Work order: In the entries below, find the line containing "11/18/20: 3170 -> none" and the line containing "11/17/20: 3286 -> 3313". Copy those two lines and everything between them exactly, and only that.

Record extracts:
--- START ---

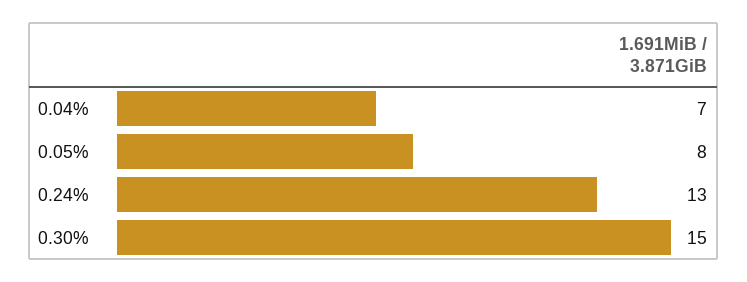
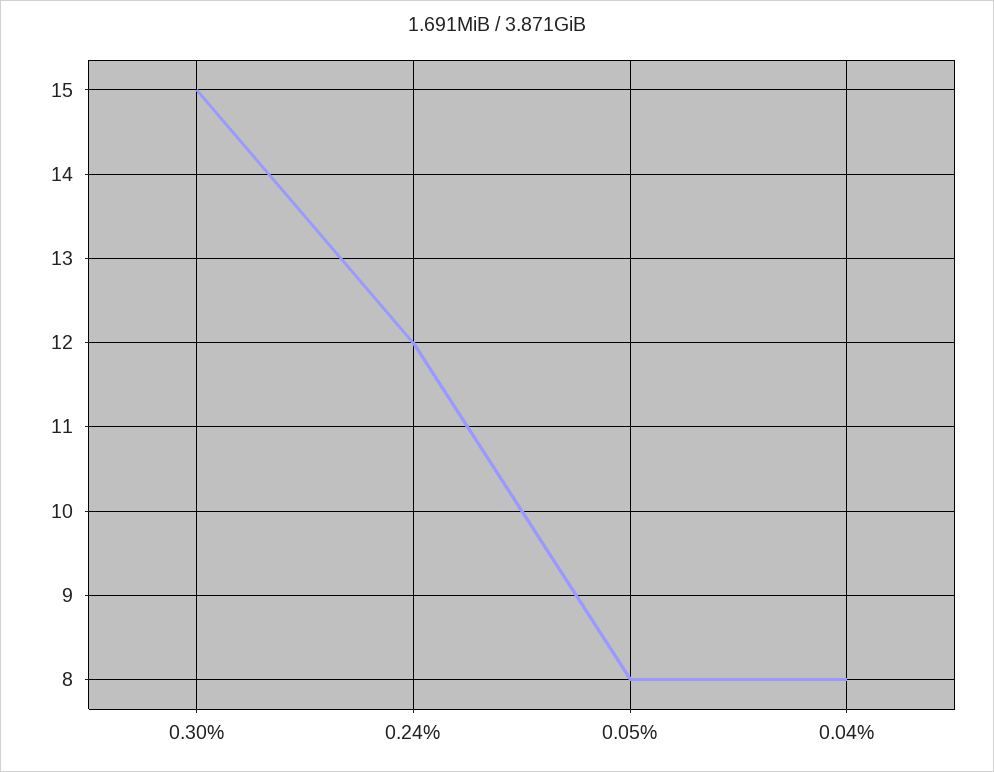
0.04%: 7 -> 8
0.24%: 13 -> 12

--- END ---
--- START ---

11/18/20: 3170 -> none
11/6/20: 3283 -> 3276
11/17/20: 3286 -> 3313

--- END ---

Expected output:
11/18/20: 3170 -> none
11/6/20: 3283 -> 3276
11/17/20: 3286 -> 3313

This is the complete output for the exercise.